━━ Page extract

Tag: Eleanor & Park

Book review(s): six quick takes

I’ve been a book-reading machine lately, largely thanks to our New Zealand sojourn. For one thing, flying for twenty hours with, like, two movies to choose from (thanks for nothing, Fiji Air) is a situation that lends itself nicely to devouring a lot of books. Plus, being in a camper van for three weeks with not much else to do at night other than read helps, too. So, over the last two months, I’ve read a dozen books, which even for me is kind of a lot. Some of these books, of course, were pregnancy and childbirth-related (if you’re in that market, do check out Ina May Gaskin’s Guide to Childbirth and Emily Oster’s Expecting Better), but most were fiction. So here, in no particular order, are six (quick) fiction book reviews.

━━━━
━━ Data segment

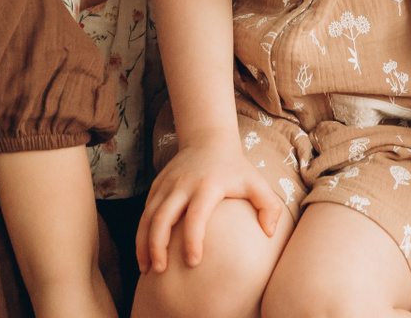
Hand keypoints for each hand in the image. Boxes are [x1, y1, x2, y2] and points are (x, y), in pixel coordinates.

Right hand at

━━━━

[Required work]
**a.** In the book review post, give the stretch from "Book review(s): six" through "fiction book reviews." again, changing "camper van" to "motorhome".
**b.** According to the book review post, how many books were read over the last two months?
**c.** List every span of time that the book review post mentions.

[Solved problems]
**a.**
Book review(s): six quick takes

I’ve been a book-reading machine lately, largely thanks to our New Zealand sojourn. For one thing, flying for twenty hours with, like, two movies to choose from (thanks for nothing, Fiji Air) is a situation that lends itself nicely to devouring a lot of books. Plus, being in a motorhome for three weeks with not much else to do at night other than read helps, too. So, over the last two months, I’ve read a dozen books, which even for me is kind of a lot. Some of these books, of course, were pregnancy and childbirth-related (if you’re in that market, do check out Ina May Gaskin’s Guide to Childbirth and Emily Oster’s Expecting Better), but most were fiction. So here, in no particular order, are six (quick) fiction book reviews.

**b.** A dozen.

**c.**
- Twenty hours
- Three weeks
- Two months